Eu não aguento mais.

Deus... Eu não aguento mais.

— Não, eu, eu não sei...

— Cami, na sexta feira... Você tentou...— Sara não completa sua fala, mas sei muito bem o que viria depois daquelas palavras, Rafa fez aquela mesma pergunta quando saímos do hospital, fiquei brava, gritei e neguei de imediato, afinal eu nunca iria contra a vida do pequeno ser dentro de mim. Mas o modo impulsivo que havia ingerido aqueles comprimidos e como havia me deitado na banheira esperando que seus efeitos surgissem passa nitidamente por meus olhos. Então a culpa vem...

... você tentou machucar nosso bebe, Cami? A voz de Rafa ecoa em minha cabeça, fazendo-a latejar...você tentou, Cami?
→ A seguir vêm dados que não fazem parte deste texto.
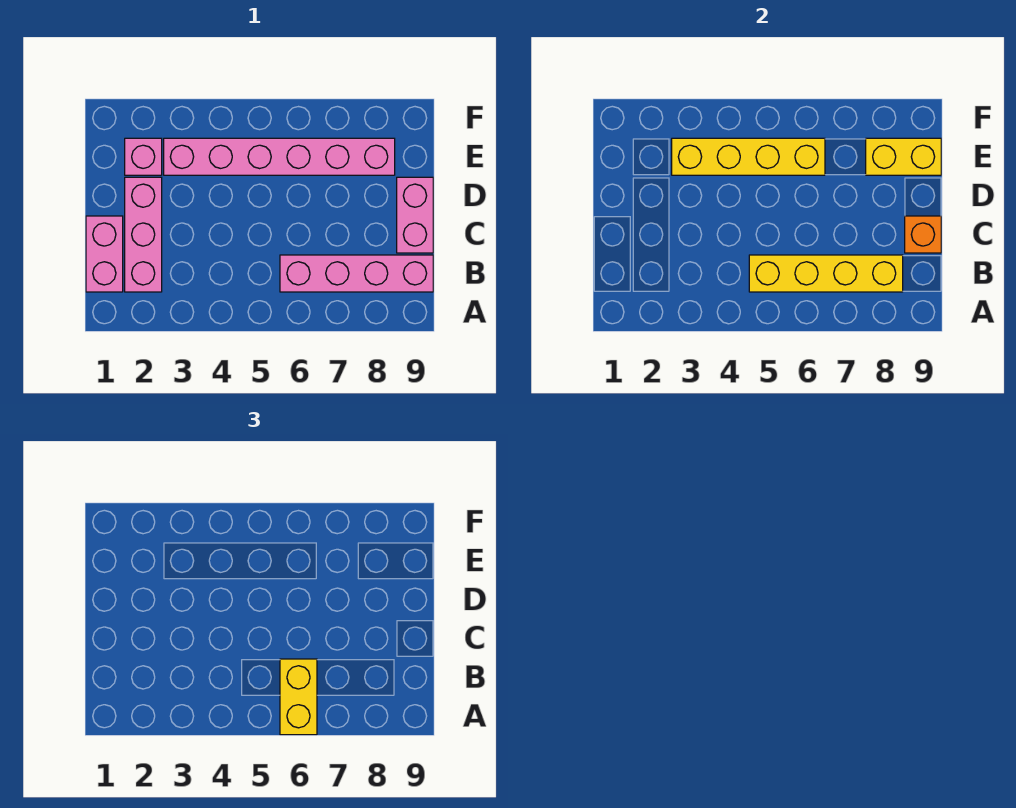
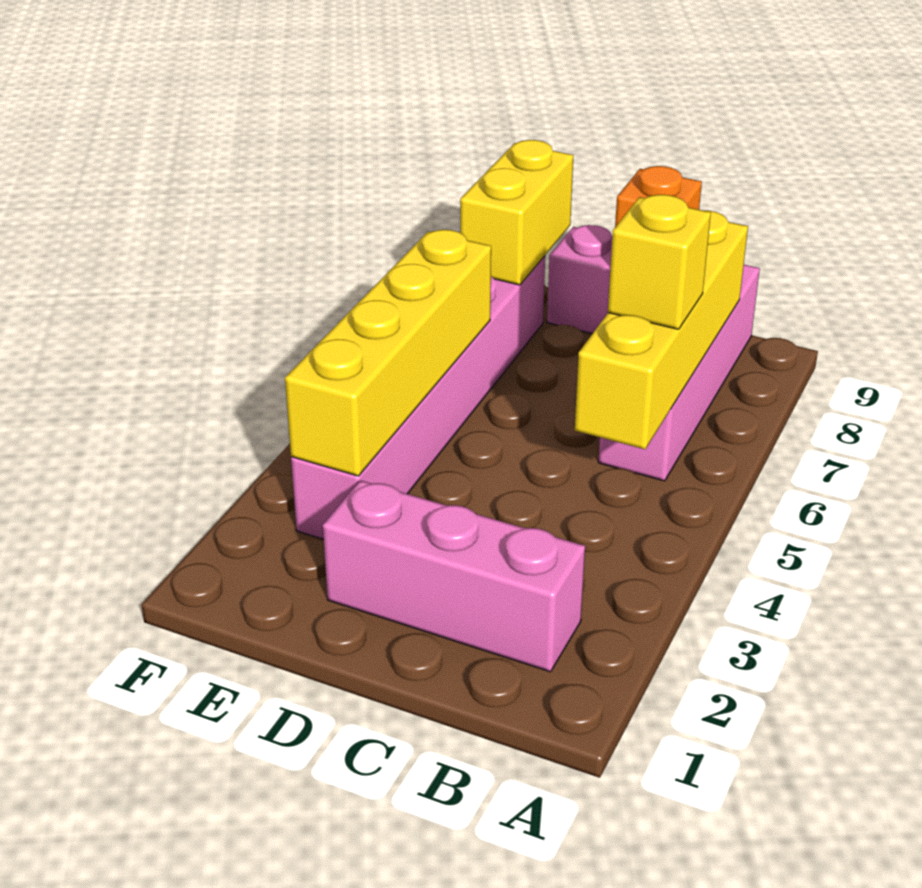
yellow 1x2 brick [280,659,317,735] -> yellow 1x1 brick [608,195,711,329]
pink 1x2 brick [86,216,123,292] -> none
pink 1x1 brick [125,138,162,175] -> none

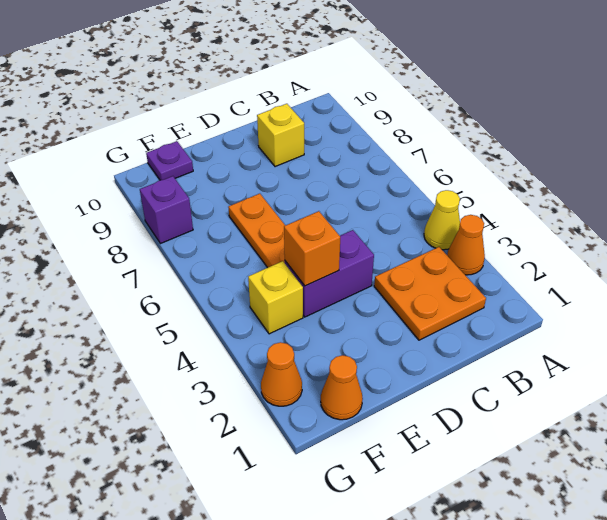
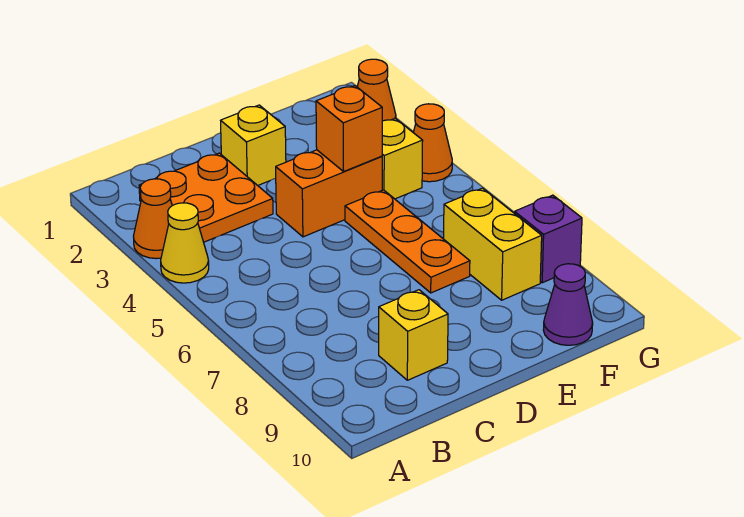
none -> yellow 1x1 brick [221,105,286,185]
purple 1x2 brick [285,230,374,317] -> orange 1x2 brick [276,150,382,237]
orange 1x1 cone [321,355,363,420] -> orange 1x1 cone moved to [413,104,452,182]
none -> yellow 1x2 brick [444,188,542,300]
purple 1x1 plate [146,141,193,180] -> purple 1x1 cone [544,264,593,345]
— Não — Grito, pondo-me a olhá-la dentro de seus olhos. Sara arqueia a sobrancelha, então abaixo a cabeça — Eu não tentei machucá-lo, Sara, eu não tentei...

— Então o que houve?

— Eu só queria que esse sentimento de insuficiência acabasse. Sei que foi egoísmo ­— Fungo desviando meu olhar para ela — Mas eu só não queria me sentir fraca, sentir que estava falhando. Eu não vou conseguir Sara, eu não vou conseguir ser uma boa mãe, eu nunca serei.

— Você sabe que não é igual a eles, Cami. — Ela se refere aos meus pais, sinto suas mãos macias tocar as minhas. Suspiro sabendo que quem estava ali já não era apenas minha psicóloga, era uma amiga.

— Eu não tenho tanta certeza assim... tomar aquele tanto de comprimido sabendo que poderia prejudicar meu bebê, me fez pior do que meus pais, eles não me deram amor, não me protegeram, mas nunca, nunca tentaram tirar a minha vida.

— Você disse que queria que o sentimento acabasse, Cami, é normal se sentir fraca as vezes, é normal tentar aliviar as nossas dores, não é como se você tivesse o intuito de machuca - lo.

— Mas... — Fungo mais uma vez engolindo o nó angustiante que se formou em minha garganta.

— Não tem mas. Você só tem que aprender que não é igual a sua mãe, seu pai. É uma mulher maravilhosa, Cami! É uma guerreira! Se permita viver além da sombra de seus pais, se permita a amar, querer o seu bebê— Sara sorri depositando um beijo sobre minhas mãos, seus olhos fitam os meus. — Você merece mais do que um legado sujo de falta de amor, Cami. Você tem muito mais que isso!

— Mas, eu não consigo, não posso fazer isso — Olho para minha barriga — Não posso aceitá-lo sem ter a certeza que serei capaz de ser diferente, Sara.

— Cami, isso que vou dizer é algo bem genérico — Sara me oferece um sorriso ameno — Você só saberá tentando. — Mesmo não concordando com Sara, balanço a cabeça em positivo, com o propósito de sair de sua sala o quanto antes.